*Exercise description*: Convert each line of the listing below into a JSON list of strings, one string per line, with blank lines omitted. Leave the pictures out of the answer.

*Record excerpts*:
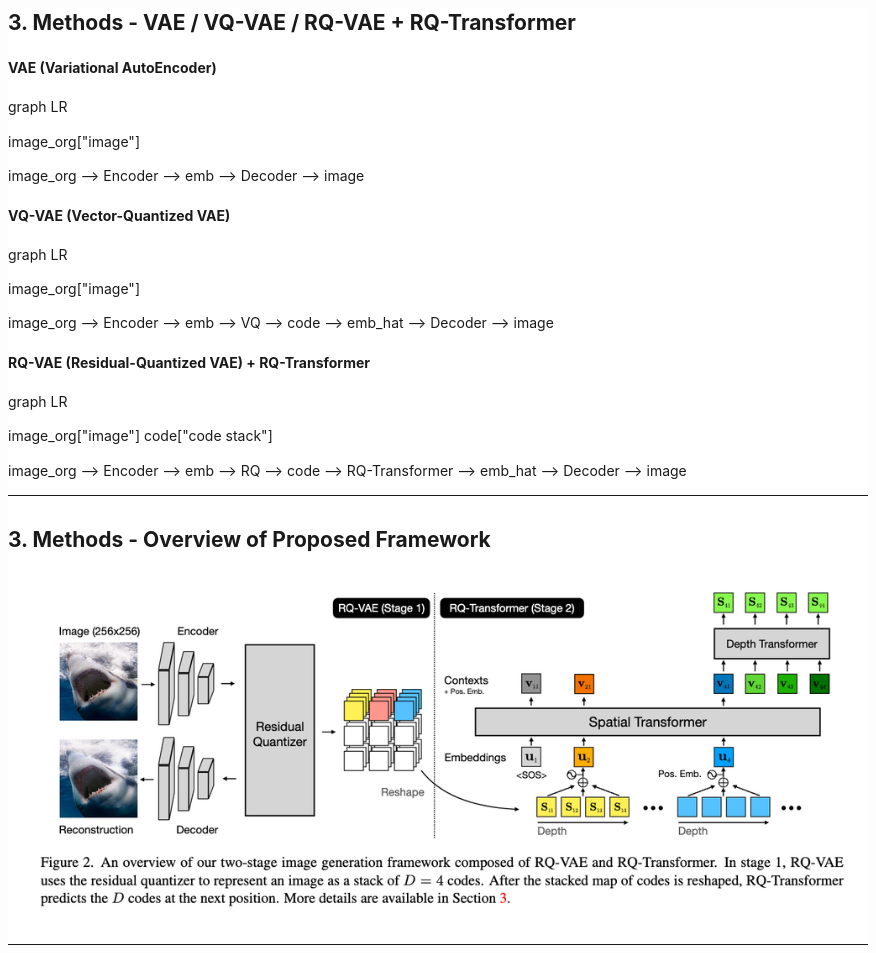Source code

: 
## 3. Methods - VAE / VQ-VAE / RQ-VAE + RQ-Transformer

#### VAE (Variational AutoEncoder)

<div class="mermaid">
graph LR

image_org["image"]

image_org --> Encoder --> emb
--> Decoder --> image
</div>

#### VQ-VAE (Vector-Quantized VAE)

<div class="mermaid">
graph LR

image_org["image"]

image_org --> Encoder --> emb --> VQ --> code --> emb_hat
--> Decoder --> image
</div>

#### RQ-VAE (Residual-Quantized VAE) + RQ-Transformer

<div class="mermaid">
graph LR

image_org["image"]
code["code stack"]

image_org --> Encoder --> emb --> RQ --> code 
--> RQ-Transformer --> emb_hat
--> Decoder --> image
</div>

---

## 3. Methods - Overview of Proposed Framework

![](/survey/VQ-VAE/VQ-VAE_figure2.png)

---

*Response area*:
[
  "Source code",
  ": ",
  "## 3. Methods - VAE / VQ-VAE / RQ-VAE + RQ-Transformer",
  "#### VAE (Variational AutoEncoder)",
  "<div class=\"mermaid\">",
  "graph LR",
  "image_org[\"image\"]",
  "image_org --> Encoder --> emb",
  "--> Decoder --> image",
  "</div>",
  "#### VQ-VAE (Vector-Quantized VAE)",
  "<div class=\"mermaid\">",
  "graph LR",
  "image_org[\"image\"]",
  "image_org --> Encoder --> emb --> VQ --> code --> emb_hat",
  "--> Decoder --> image",
  "</div>",
  "#### RQ-VAE (Residual-Quantized VAE) + RQ-Transformer",
  "<div class=\"mermaid\">",
  "graph LR",
  "image_org[\"image\"]",
  "code[\"code stack\"]",
  "image_org --> Encoder --> emb --> RQ --> code ",
  "--> RQ-Transformer --> emb_hat",
  "--> Decoder --> image",
  "</div>",
  "---",
  "## 3. Methods - Overview of Proposed Framework",
  "![](/survey/VQ-VAE/VQ-VAE_figure2.png)",
  "---"
]